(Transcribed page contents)
· · · ·

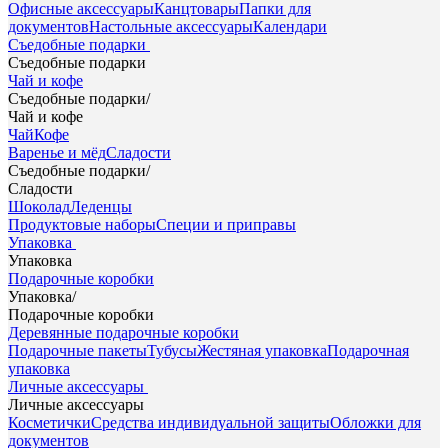
Офисные аксессуары
Канцтовары
Папки для
документов
Настольные аксессуары
Календари
Съедобные подарки
Съедобные подарки
Чай и кофе
Съедобные подарки
/
Чай и кофе
Чай
Кофе
Варенье и мёд
Сладости
Съедобные подарки
/
Сладости
Шоколад
Леденцы
Продуктовые наборы
Специи и приправы
Упаковка
Упаковка
Подарочные коробки
Упаковка
/
Подарочные коробки
Деревянные подарочные коробки
Подарочные пакеты
Тубусы
Жестяная упаковка
Подарочная
упаковка
Личные аксессуары
Личные аксессуары
Косметички
Средства индивидуальной защиты
Обложки для
документов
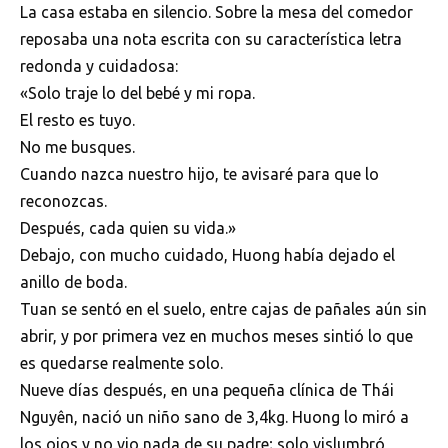
La casa estaba en silencio. Sobre la mesa del comedor
reposaba una nota escrita con su característica letra
redonda y cuidadosa:
«Solo traje lo del bebé y mi ropa.
El resto es tuyo.
No me busques.
Cuando nazca nuestro hijo, te avisaré para que lo
reconozcas.
Después, cada quien su vida.»
Debajo, con mucho cuidado, Huong había dejado el
anillo de boda.
Tuan se sentó en el suelo, entre cajas de pañales aún sin
abrir, y por primera vez en muchos meses sintió lo que
es quedarse realmente solo.
Nueve días después, en una pequeña clínica de Thái
Nguyên, nació un niño sano de 3,4kg. Huong lo miró a
los ojos y no vio nada de su padre; solo vislumbró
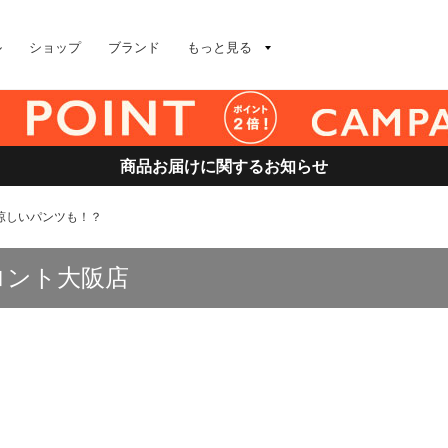
ル
ショップ
ブランド
もっと見る
商品お届けに関するお知らせ
涼しいパンツも！？
ロント大阪店
？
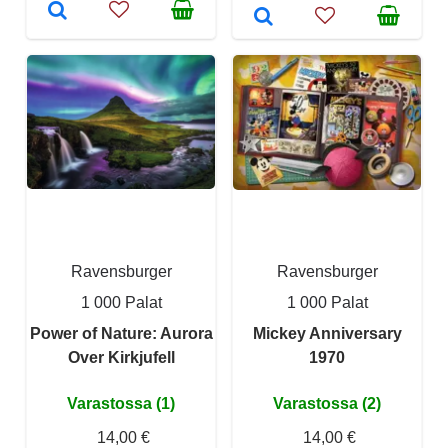
Ravensburger
Ravensburger
1 000 Palat
1 000 Palat
Power of Nature: Aurora
Mickey Anniversary
Over Kirkjufell
1970
Varastossa (1)
Varastossa (2)
14,00 €
14,00 €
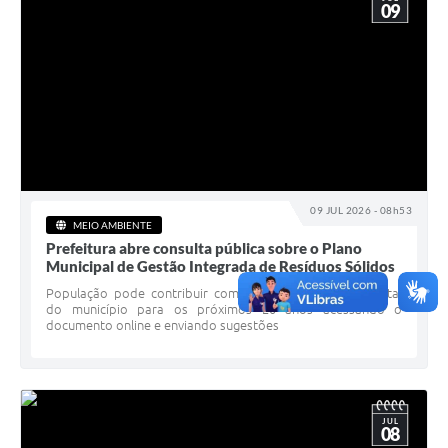
09
09 JUL 2026 - 08h53
MEIO AMBIENTE
Prefeitura abre consulta pública sobre o Plano
Municipal de Gestão Integrada de Resíduos Sólidos
População pode contribuir com o planejamento ambiental
do município para os próximos 20 anos acessando o
documento online e enviando sugestões
JUL
08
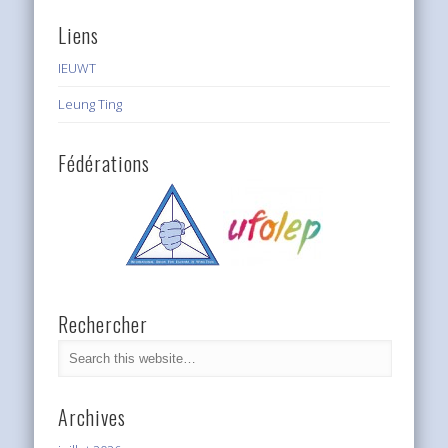
Liens
IEUWT
Leung Ting
Fédérations
Rechercher
Archives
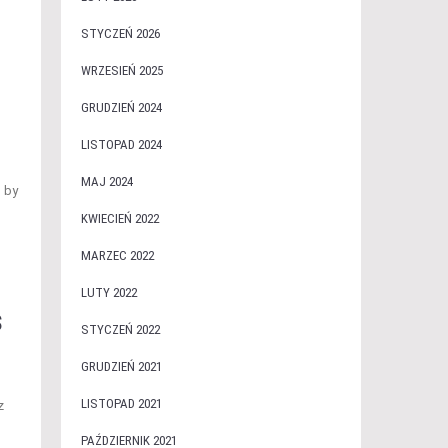
STYCZEŃ 2026
WRZESIEŃ 2025
GRUDZIEŃ 2024
LISTOPAD 2024
MAJ 2024
, by
KWIECIEŃ 2022
MARZEC 2022
LUTY 2022
s
STYCZEŃ 2022
GRUDZIEŃ 2021
LISTOPAD 2021
z
PAŹDZIERNIK 2021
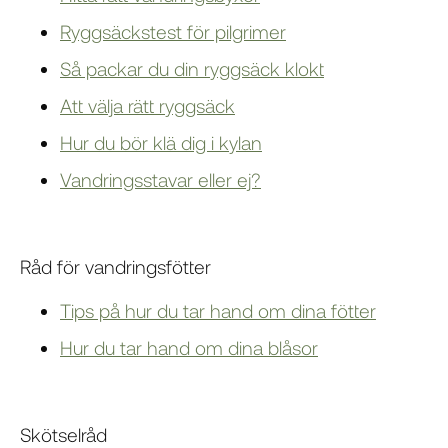
Ryggsäckstest för pilgrimer
Så packar du din ryggsäck klokt
Att välja rätt ryggsäck
Hur du bör klä dig i kylan
Vandringsstavar eller ej?
Råd för vandringsfötter
Tips på hur du tar hand om dina fötter
Hur du tar hand om dina blåsor
Skötselråd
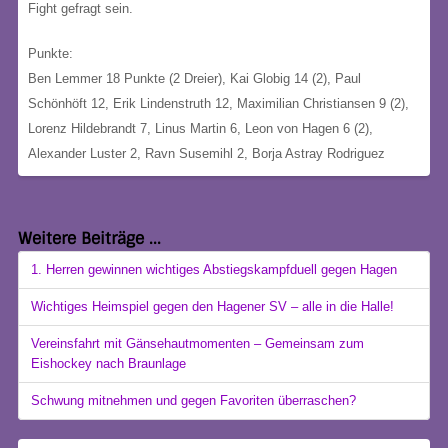
Fight gefragt sein.
Punkte:
Ben Lemmer 18 Punkte (2 Dreier), Kai Globig 14 (2), Paul
Schönhöft 12, Erik Lindenstruth 12, Maximilian Christiansen 9 (2),
Lorenz Hildebrandt 7, Linus Martin 6, Leon von Hagen 6 (2),
Alexander Luster 2, Ravn Susemihl 2, Borja Astray Rodriguez
Weitere Beiträge ...
1. Herren gewinnen wichtiges Abstiegskampfduell gegen Hagen
Wichtiges Heimspiel gegen den Hagener SV – alle in die Halle!
Vereinsfahrt mit Gänsehautmomenten – Gemeinsam zum
Eishockey nach Braunlage
Schwung mitnehmen und gegen Favoriten überraschen?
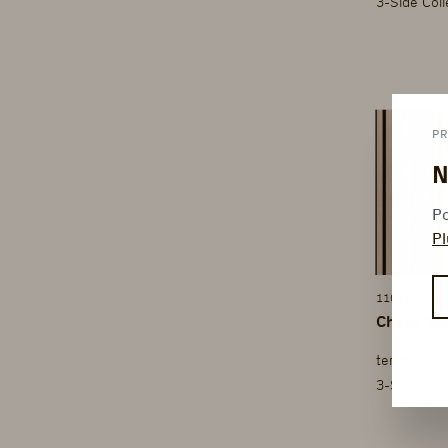
3-Side Col
PR
N
Po
Pl
1101321301
Chêne Mol
3-Side Col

· · · ·

§ **YOUR ASSIGNMENT**
Search the data above for the string "Huong". Report every line where it is found.

§ **WRITTEN RESPONSE**
Debajo, con mucho cuidado, Huong había dejado el
Nguyên, nació un niño sano de 3,4kg. Huong lo miró a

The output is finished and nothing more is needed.